A paso de
bastón: ¿oficio que se extingue?
Manuel David Orrio, CPI
LA HABANA, marzo (www.cubanet.org) - Existieron desde antes del advenimiento
de la era del picadillo de soya, y florecieron como la verdolaga durante los
primeros años del llamado periodo especial, al punto de que Raúl
Rivero les dedicó un par de versos en su poemario Firmado en La Habana.
Pero hoy parecen estar en extinción estos raros practicantes de un oficio
que en otros lugares del mundo parecería cosa de locos.
Sólo en Cuba, sólo en Cuba nació el extraño
oficio de reparador de mecheros de gas, popularmente llamados fosforeras. Sí,
de esos mismos que se llevan en el bolsillo para encender desde un Malboro hasta
un Populares. Algunos de estos practicantes llegaron a ser verdaderos artesanos,
pletóricos de inventiva, en tanto otros se limitaban a reponer el gas con
el clásico baloncillo. Siempre sentados, y en la primera esquina a la
mano.
Hubo un tiempo en que no hubo barrio sin reparador de fosforeras. Por
supuesto, licencia del gobierno y pago de impuestos incluidos. Su tono
surrealista vino dado quizás por esos datos del absurdo, en virtud de los
cuales un ciudadano debe pagar impuestos por prestar un servicio tan elemental
como el de sustituir al gobierno en el simplísimo oficio de brindar a los
contribuyentes la posibilidad de hacer fuego. Hacer fuego, exactamente hacer
fuego, lo que suena como aquello de la yesca y el pedernal o los dos palitos
frotados con la magia de los aborígenes australianos.
Media Cuba les agradeció y les pagó. Sin embargo, de un tiempo
a esta parte los reparadores de fosforeras están como desapareciendo del
paisaje. Por lugares tan populosos como los municipios capitalinos Centro
Habana, Plaza de la Revolución o Playa ya casi ni se les ve, aunque
fuentes diversas confirman que aún fundan ventorrillos en localidades
periféricas como Arroyo Naranjo, donde la pobreza capitalina es más
visible. Sí, porque la pobreza en La Habana tiene sus visibilidades: no
es lo mismo transportarse en uno de esos llamados camellos con destino a la
exclusiva barriada de Miramar, que abordar otro de esos camiones de carga
adaptados para trasladar pasajeros hacia los paisajes polvorientos de Diez de
Octubre. Basta mirar a las dentaduras de los pasajeros y se percibe la
diferencia.
Alexei, mulato de nombre ruso y apellido gallego, ejerció como
reparador de fosforeras en Centro Habana durante años. Le veía
todas las mañanas desde mi balcón, cuando mi apartamento rentado
colindaba con el entonces "cuartel general", léase Barrio
Chino. Un buen día desapareció, para mi incomodidad. Le encontré
una tarde mientras caminaba por el celebérrimo Cuchillo de Zanja. Por
supuesto, mi pregunta casi llegó antes que el saludo.

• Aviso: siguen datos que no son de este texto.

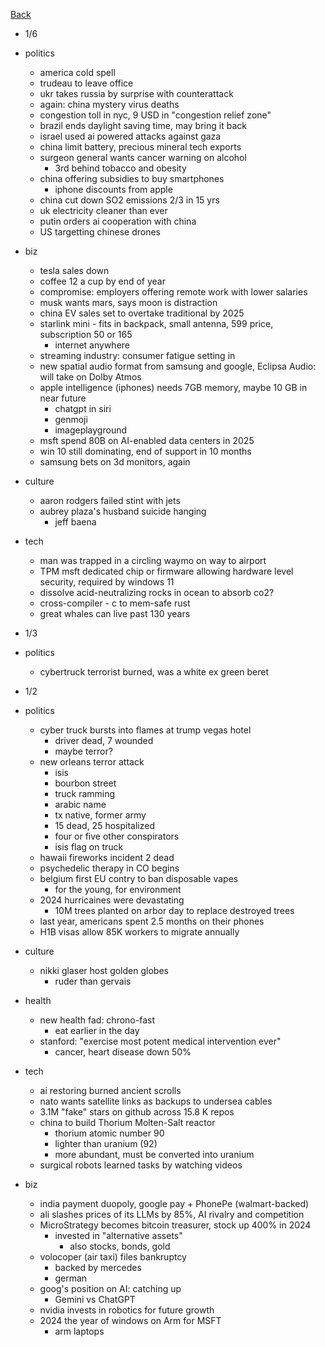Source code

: [Back](./index.md)

- 1/6
- politics
  - america cold spell
  - trudeau to leave office
  - ukr takes russia by surprise with counterattack
  - again: china mystery virus deaths
  - congestion toll in nyc, 9 USD in "congestion relief zone"
  - brazil ends daylight saving time, may bring it back
  - israel used ai powered attacks against gaza
  - china limit battery, precious mineral tech exports
  - surgeon general wants cancer warning on alcohol
    - 3rd behind tobacco and obesity
  - china offering subsidies to buy smartphones
    - iphone discounts from apple
  - china cut down SO2 emissions 2/3 in 15 yrs
  - uk electricity cleaner than ever
  - putin orders ai cooperation with china
  - US targetting chinese drones
- biz
  - tesla sales down
  - coffee 12 a cup by end of year
  - compromise: employers offering remote work with lower salaries
  - musk wants mars, says moon is distraction
  - china EV sales set to overtake traditional by 2025
  - starlink mini - fits in backpack, small antenna, 599 price, subscription 50 or 165
    - internet anywhere
  - streaming industry: consumer fatigue setting in
  - new spatial audio format from samsung and google, Eclipsa Audio: will take on Dolby Atmos
  - apple intelligence (iphones) needs 7GB memory, maybe 10 GB in near future
    - chatgpt in siri
    - genmoji
    - imageplayground
  - msft spend 80B on AI-enabled data centers in 2025
  - win 10 still dominating, end of support in 10 months
  - samsung bets on 3d monitors, again
- culture
  - aaron rodgers failed stint with jets
  - aubrey plaza's husband suicide hanging
    - jeff baena
- tech
  - man was trapped in a circling waymo on way to airport
  - TPM msft dedicated chip or firmware allowing hardware level security, required by windows 11
  - dissolve acid-neutralizing rocks in ocean to absorb co2?
  - cross-compiler - c to mem-safe rust
  - great whales can live past 130 years

- 1/3
- politics
  - cybertruck terrorist burned, was a white ex green beret

- 1/2
- politics
  - cyber truck bursts into flames at trump vegas hotel
    - driver dead, 7 wounded
    - maybe terror?
  - new orleans terror attack
    - isis
    - bourbon street
    - truck ramming
    - arabic name
    - tx native, former army
    - 15 dead, 25 hospitalized
    - four or five other conspirators
    - isis flag on truck
  - hawaii fireworks incident 2 dead
  - psychedelic therapy in CO begins
  - belgium first EU contry to ban disposable vapes
    - for the young, for environment
  - 2024 hurricaines were devastating
    - 10M trees planted on arbor day to replace destroyed trees
  - last year, americans spent 2.5 months on their phones
  - H1B visas allow 85K workers to migrate annually
- culture
  - nikki glaser host golden globes
    - ruder than gervais
- health
  - new health fad: chrono-fast
    - eat earlier in the day
  - stanford: "exercise most potent medical intervention ever"
    - cancer, heart disease down 50%
- tech
  - ai restoring burned ancient scrolls
  - nato wants satellite links as backups to undersea cables
  - 3.1M "fake" stars on github across 15.8 K repos
  - china to build Thorium Molten-Salt reactor
    - thorium atomic number 90
    - lighter than uranium (92)
    - more abundant, must be converted into uranium
  - surgical robots learned tasks by watching videos
- biz
  - india payment duopoly, google pay + PhonePe (walmart-backed)
  - ali slashes prices of its LLMs by 85%, AI rivalry and competition
  - MicroStrategy becomes bitcoin treasurer, stock up 400% in 2024
    - invested in "alternative assets"
      - also stocks, bonds, gold
  - volocoper (air taxi) files bankruptcy
    - backed by mercedes
    - german
  - goog's position on AI: catching up
    - Gemini vs ChatGPT
  - nvidia invests in robotics for future growth
  - 2024 the year of windows on Arm for MSFT
    - arm laptops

"Ya no da. La gente compra fosforeras, pero parece que tienen dinero
para reponerlas. No se molestan en repararlas. Yo levanté mi capitalito
con el oficio, arreglé mi apartamento y ahora alquilo a extranjeros. Me
va mucho mejor" -me contestó Alexei.
"¿Y no piensas trabajar para el Estado?" -interrogué.
"¡No, hombre!, si con dos días de alquiler hago un salario
mensual".
Alexei es un hombre de la supervivencia. Sus palabras no me asombraron y
hasta en cierto sentido me aportaron un grano de alegría. Sin embargo, vi
en ellas toda una declaración de principios, toda una forma de ser de
hombres jóvenes en esta Cuba cambiante y tan contradictoria. De paso, me
hizo observar. Fue así como descubrí que en las zonas habaneras más
cercanas al dólar este oficio de la miseria está en extinción.
¿Enhorabuena? No lo sé. Porque mire que me revienta comprar una
fosforera. ¡Y nada menos que en dólares!